Make friends for yourselves by means of dishonest wealth. Dishonest wealth. Unholy mammon. I grew up hearing phrases like “good, hard-earned money. Honest money” But is money ever really honest? Derek Weber describes dishonest wealth as the currency used by the empire to do business. As such, it is the money in the offering plates. It is the money in your wallet. He once heard a preacher say that “We print ‘In God we Trust’ right onto the god we trust.” God and mammon in the same place.
And yet we are to befriend mammon to make friends. How do we use something that is intent on being dishonest in an honest way? How do we use the currency of the world in a way that reflects the currency of the kingdom? Maybe money serves as its own current. It is the current and the conduit of our intentions.
I don’t know how many of you saw the movie Pay It Forward that came out in 2000. In it this young boy talks about his idea of how one person paying it forward to three people, and how they challenge others to keep paying it forward until it keeps growing. Sometimes you will see this in coffee shops where they will have cardboard sleeves hanging on a wall with things written on them like “for a single mother having a hard day.”

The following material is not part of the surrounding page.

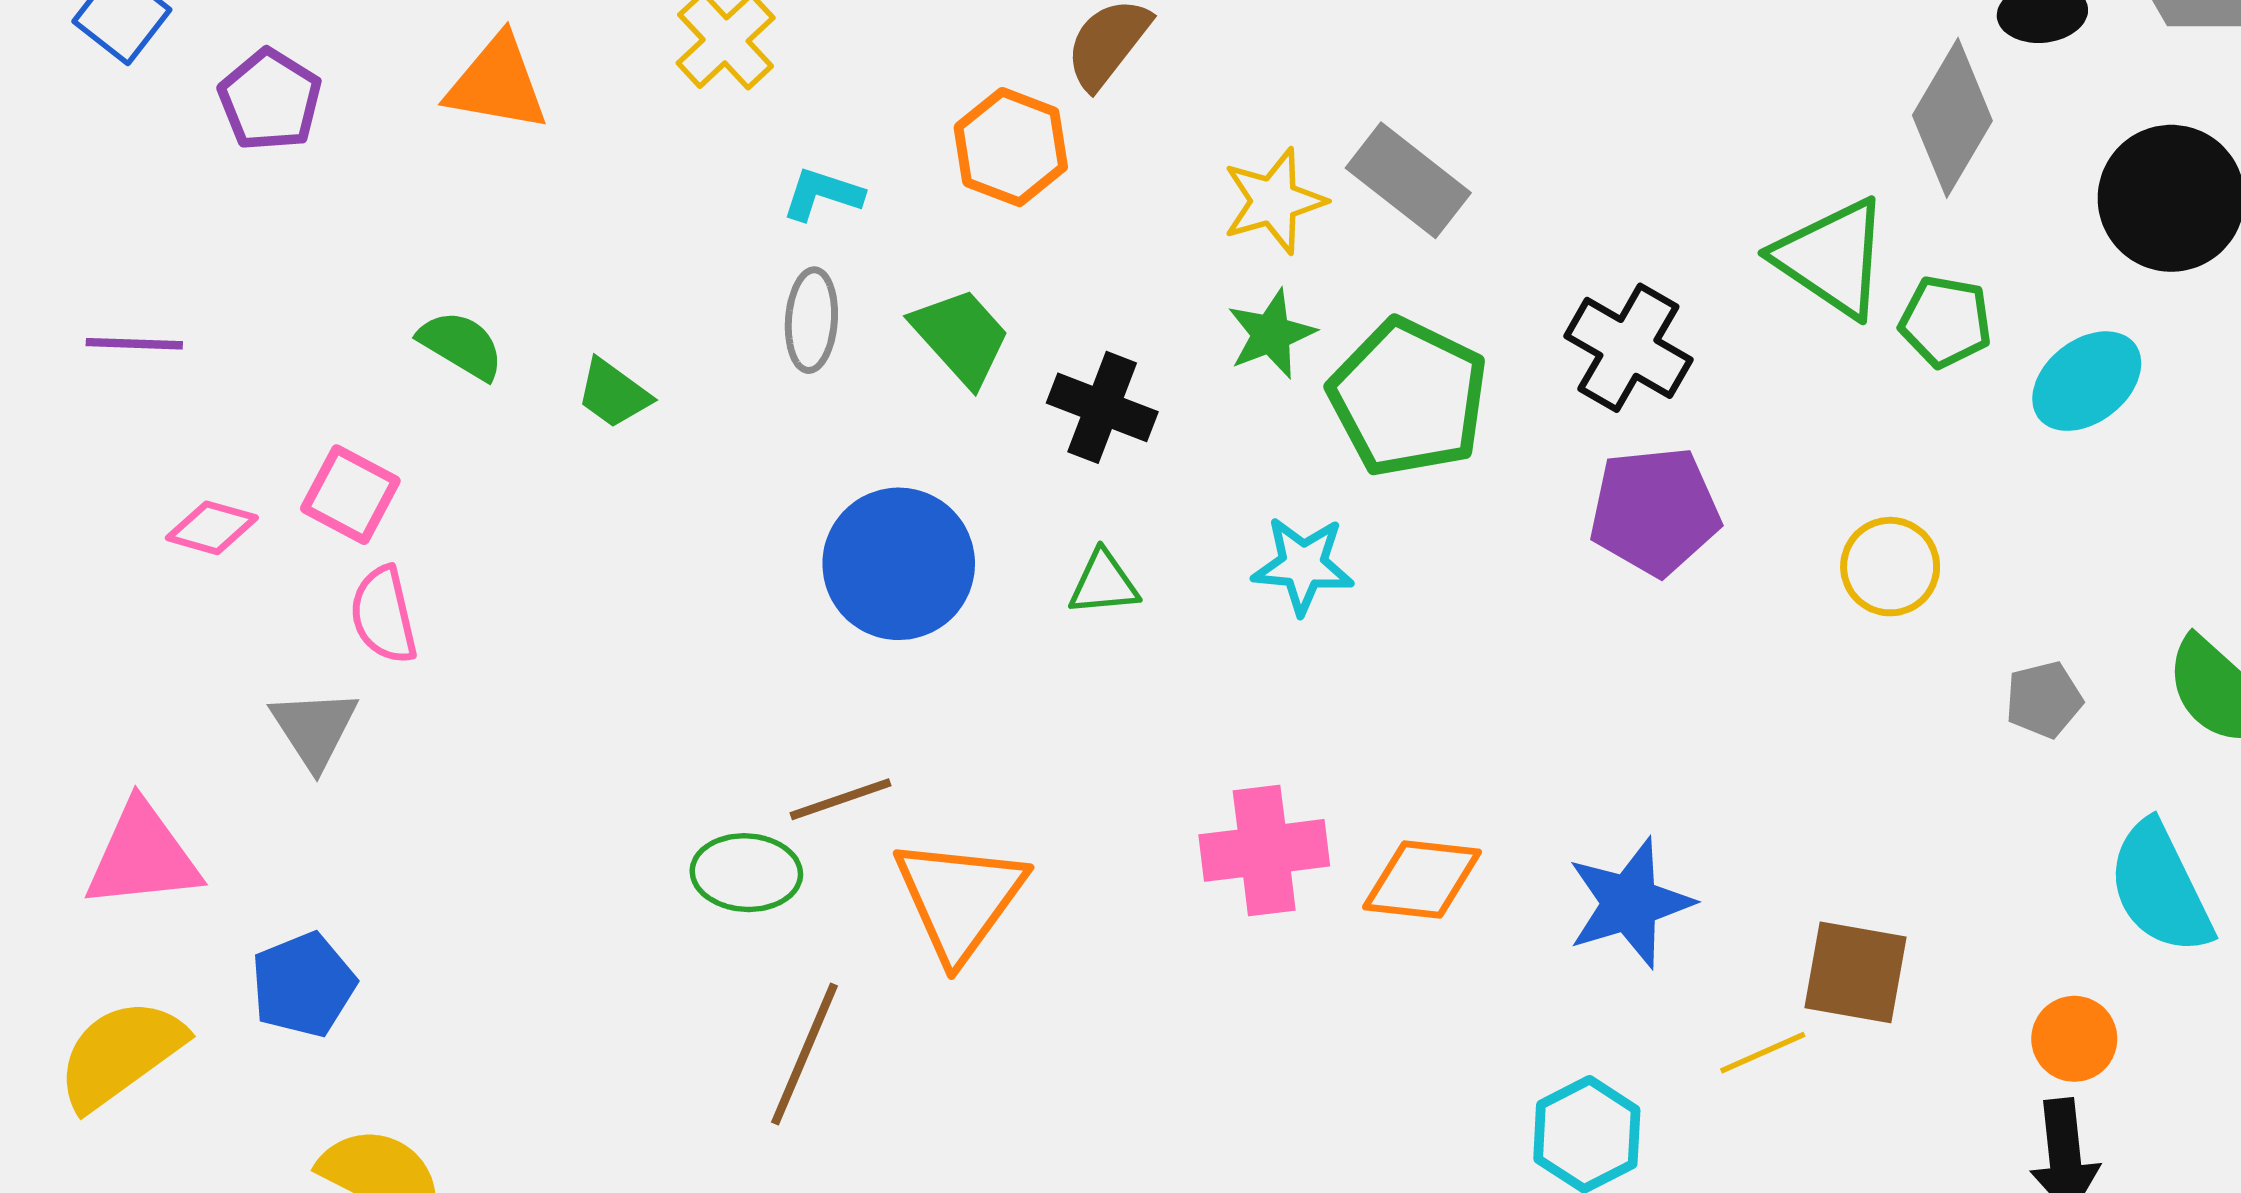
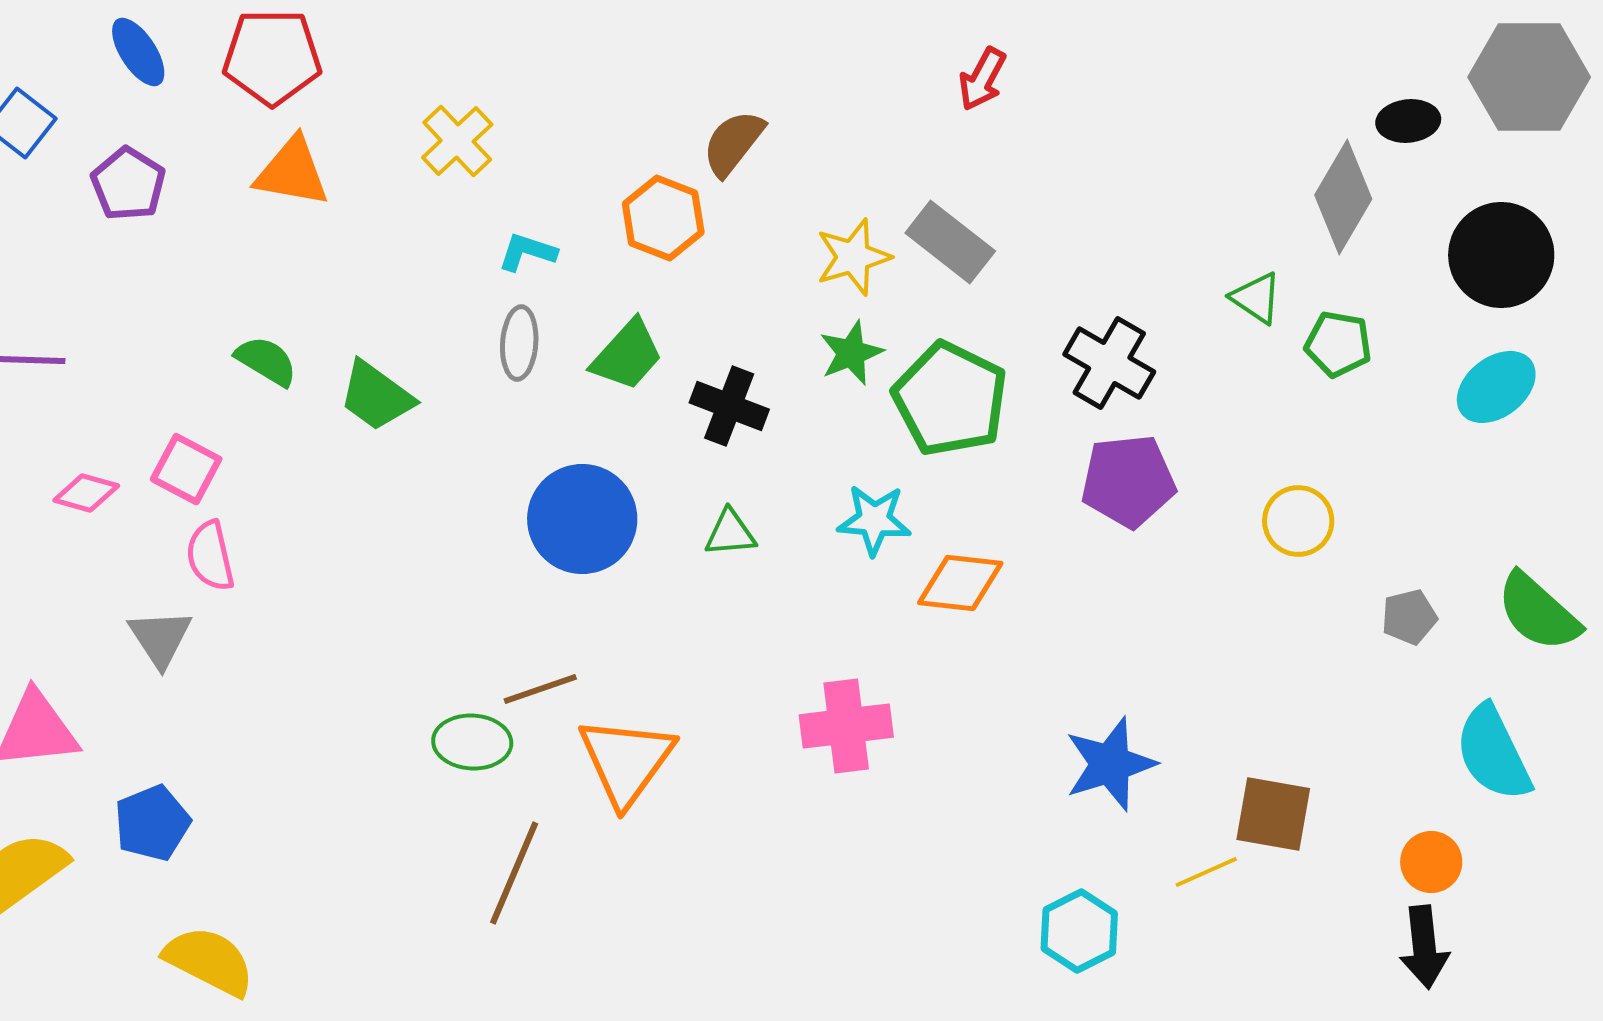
green triangle: (1832, 258) -> (1256, 298), size x0.6
green trapezoid: (961, 337) -> (627, 355), turned 84
cyan ellipse: (2087, 381) -> (1496, 387), moved
green trapezoid: (613, 394) -> (376, 396), size x1.4
orange diamond: (1422, 880) -> (960, 583), moved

I know a woman who once shared with me about a time in her life where she felt like the debtors who could never repay.Her husband had just had major surgery. She was busy caring for her husband, her two children, and the bills were steadily piling up with no way to earn enough money to take care of them. She went to the grocery store with her stack of coupons and when she went to check out someone said to her, “it’s been taken care of.” There at the checkout, her whole bill had been covered. She was shocked. She went to the doctor’s office and once again she was told, “it’s been taken care of.” She went to pay her utilities. “It’s been taken care of.”
Here in the midst of her crisis, the economy of God’s kingdom was breaking through. Debts were being tossed. The currency of others love for her was being spent in a way that fostered growth. It doesn’t matter whether or not we have little or much that flows through our life, our calling is to be faithful with it. We are to use it well, as Derek Weber says, “use it for the kingdom of God; use it for the kin-dom of heaven: use it for purposes it really isn’t designed for; use it to build community and to value people. Use it to rescue people rather than to enslave them. Use it to lift folks up and not push them down. Use it to give away and not to hoard.”
Allow the truth of God’s kingdom to flow through your wallet in a way that knocks on the doors of injustice, that lifts up the lowly, that fills the bellies of the hungry, and reminds the world that there is another policy, another currency at work, the currency of grace. By His grace, it’s been taken care of.